- Born: April 24, 1933 Chicago, Illinois, U.S.
- Died: August 26, 2023 (aged 90) Fox Point, Wisconsin, U.S
- Occupations: Numismatist, author
- Years active: 1962–2023

= Neil Shafer =

American numismatist and author

Neil J. Shafer (April 24, 1933 – August 26, 2023) was an American numismatist and author, specializing in paper money and Philippine numismatics.

==Early life==
Originally a coin collector, Shafer's interest in paper money began in 1945, when he was given a confederate note in Chicago. He graduated from Roosevelt High School in Chicago and attended Arizona State College, graduating in 1955.

==Career==
Shafer began his writing career in 1962, working for Western Publishing Company, Inc. as numismatic editor from 1962 to 1975, and senior editor from 1976 to 1981, when he was hired by Krause Publications, working there from 1981 to 1985.
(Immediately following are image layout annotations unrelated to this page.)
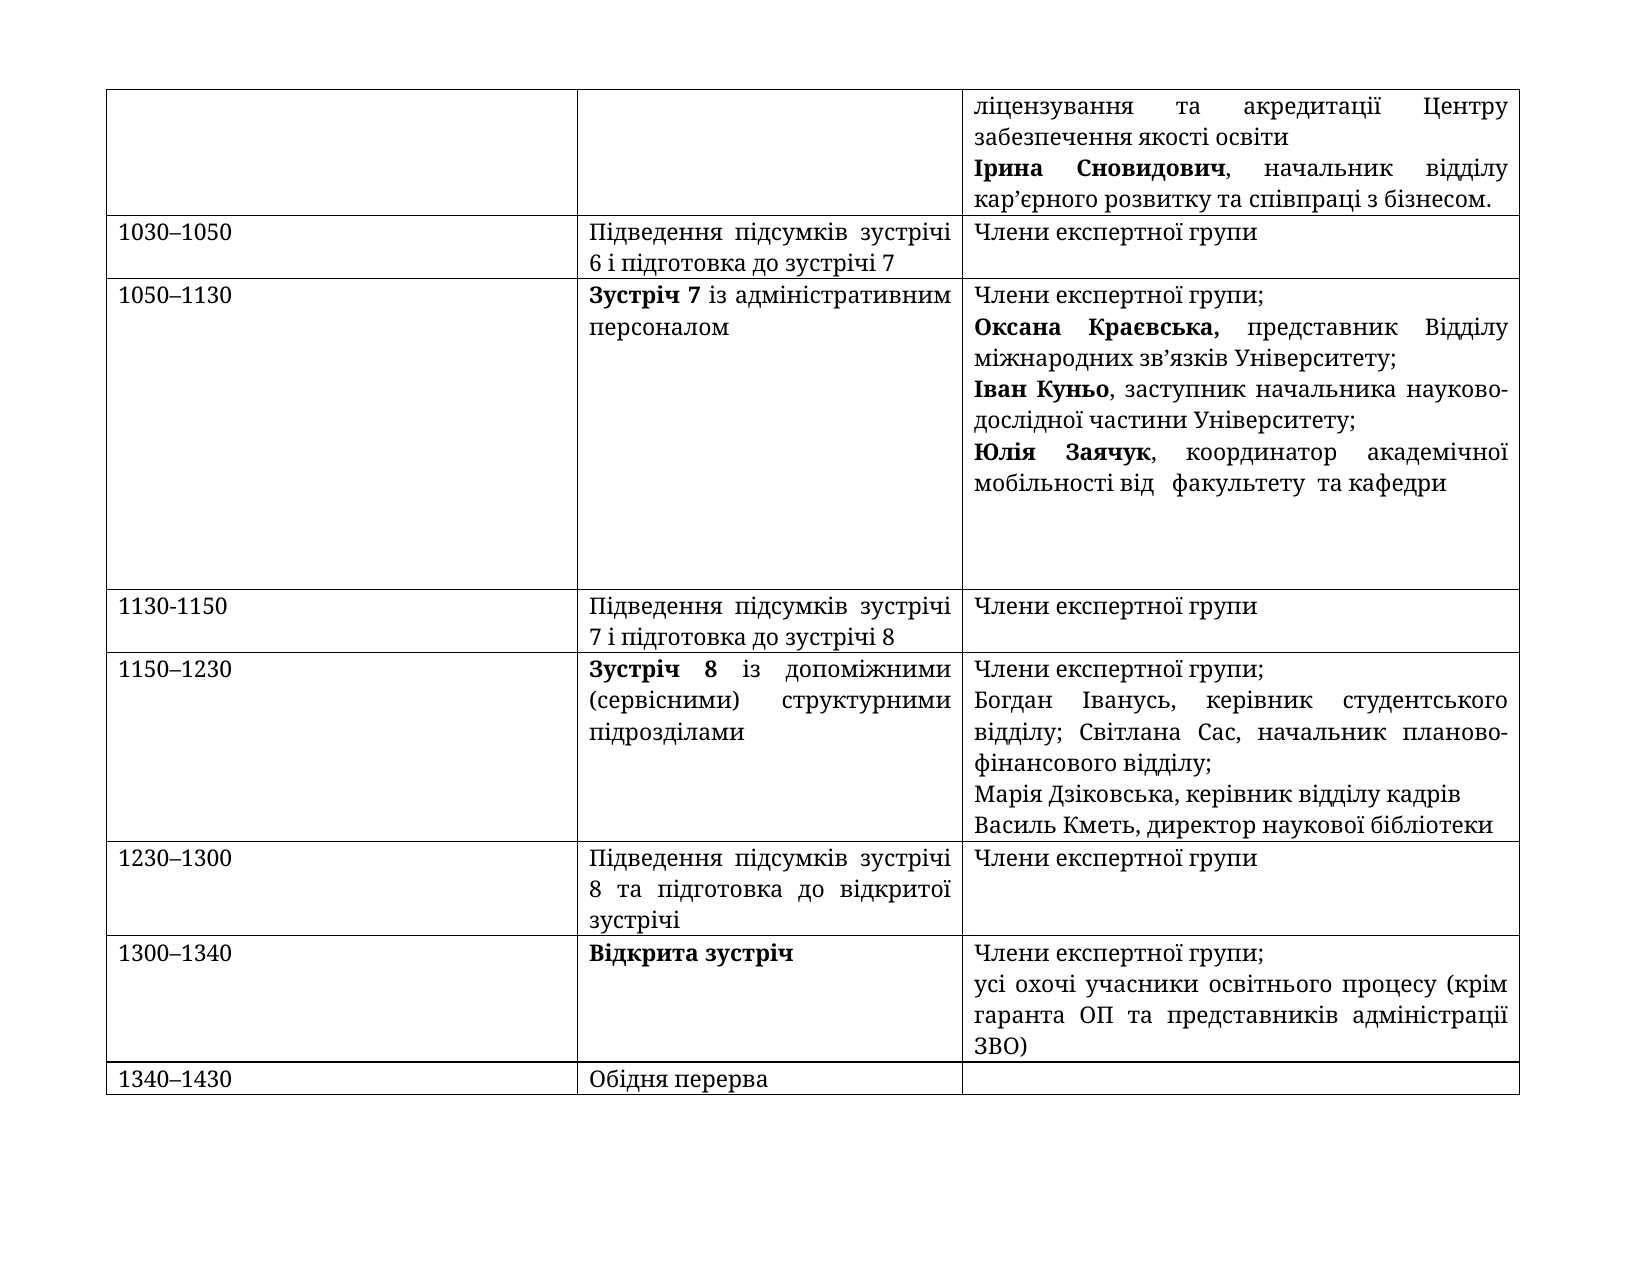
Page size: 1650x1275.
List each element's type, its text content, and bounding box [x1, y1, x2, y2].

table_cell Відкрита зустріч [578, 936, 962, 1061]
table_cell 1340–1430 [107, 1063, 577, 1094]
table_cell [107, 90, 577, 215]
table_cell Члени експертної групи [963, 842, 1519, 935]
table_cell 1150–1230 [107, 653, 577, 841]
table_cell 1300–1340 [107, 936, 577, 1061]
table_cell 1050–1130 [107, 279, 577, 588]
table_cell Члени експертної групи; усі охочі учасники освітнього процесу (крім гаранта ОП та представників адміністрації ЗВО) [963, 936, 1519, 1061]
table_cell Обідня перерва [578, 1063, 962, 1094]
table_cell Члени експертної групи; Богдан Іванусь, керівник студентського відділу; Світлана Сас, начальник планово-фінансового відділу; Марія Дзіковська, керівник відділу кадрів Василь Кметь, директор наукової бібліотеки [963, 653, 1519, 841]
table_cell [963, 1063, 1519, 1094]
table_cell 1230–1300 [107, 842, 577, 935]
table_cell Члени експертної групи; Оксана Краєвська, представник Відділу міжнародних зв’язків Університету; Іван Куньо, заступник начальника науково-дослідної частини Університету; Юлія Заячук, координатор академічної мобільності від факультету та кафедри [963, 279, 1519, 588]
table_cell ліцензування та акредитації Центру забезпечення якості освіти Ірина Сновидович, начальник відділу кар’єрного розвитку та співпраці з бізнесом. [963, 90, 1519, 215]
table_cell 1030–1050 [107, 216, 577, 278]
table_cell Зустріч 8 із допоміжними (сервісними) структурними підрозділами [578, 653, 962, 841]
table_cell Зустріч 7 із адміністративним персоналом [578, 279, 962, 588]
table_cell Члени експертної групи [963, 590, 1519, 652]
table_cell Підведення підсумків зустрічі 7 і підготовка до зустрічі 8 [578, 590, 962, 652]
table_cell Підведення підсумків зустрічі 6 і підготовка до зустрічі 7 [578, 216, 962, 278]
table_cell 1130-1150 [107, 590, 577, 652]
table_cell Підведення підсумків зустрічі 8 та підготовка до відкритої зустрічі [578, 842, 962, 935]
table_cell Члени експертної групи [963, 216, 1519, 278]
table_cell [578, 90, 962, 215]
He edited the Middle Atlantic Numismatic Association Journal in 1957, and was associate editor of the Whitman Numismatic Journal from 1964 to 1968.

In 1965, he wrote A Guide Book of Modern United States Currency, which was printed in eight editions through 1979. He wrote Let's Collect Paper Money in 1976. In 1986, he was appointed editor-in-chief of the short-lived New England Journal of Numismatics.

Along with R. A. Mitchell, he co-wrote the Standard Catalog of Depression Scrip of the United States in 1984, and wrote Banknotes, Scrip and Paper Ephemera of Milwaukee in 1990.

In 2013, Shafer wrote Panic Scrip of 1893, 1907 and 1914 – An Illustrated Catalog of Emergency Monetary Issues.

Shafer has written several columns in numismatic publications during his career, including the "Paper Money News and Views" column for Bank Note Reporter, and "Paper Views" in Numismatic News. He wrote a monthly article in Bank Note Reporter starting in 1987. He taught the American Numismatic Association's Summer Seminar for many years.

===Philippine Numismatics===
Within the numismatic community, he was considered one of the foremost authorities on Philippine numismatics, including money produced for the islands under United States authority. He authored several books on the subject, including United States Territorial Coinage For the Philippine Islands (1961), A Guide Book of Philippine Money (1964), and Philippine Emergency and Guerrilla Currency of World War II (1974). Shafer also collected and researched Manila's Santo Tomas Internment Camp meal chits, early U.S. Army Camp Exchange tokens and other similar items in paper. In a nod to Russell Rulau, who first coined the term "exonumia" for tokens and medals in 1960, Shafer coined the term "exographica" to refer to these items.

==Awards and honors==
Shafer was a life member of the Milwaukee Numismatic Society, and is the namesake of the organization's Distinguished Service Award.

Shafer has been awarded the American Numismatic Association’s Medal of Merit (1990), was named Adult Advisor of the Year (1993), received a Presidential Award (1996), and the Lifetime Achievement Award (2007). Other awards he has won are the Numismatic Literary Guild's Clemmy Award (2004), and the Central States Numismatic Society Elston G. Bradfield Writer’s Award (1989). He was inducted into the American Numismatic Association Hall of Fame in 2008, and received the organization's highest honor, the Chester L. Krause Memorial Distinguished Service Award in 2014.

In 2018, he was inducted into the Society of Paper Money Collectors Hall of Fame.

Following his death, the MPC Fest, an organization dedicated to Military Payment Certificate collecting, established the "Neil Shafer Military Numismatics National Champion Award", presented to the winner of their trivia contest.

==Personal life==
Shafer served in the United States Air Force from 1955 to 1959, playing in the Air Force Band during that time. He served as assistant conductor of the Racine Symphony Orchestra from 1963 to 1972.

He married Edith Oelsner in 1964 and they had three children.

Shafer died on August 25, 2023 and is buried in Second Home Cemetery in Greenfield, Wisconsin.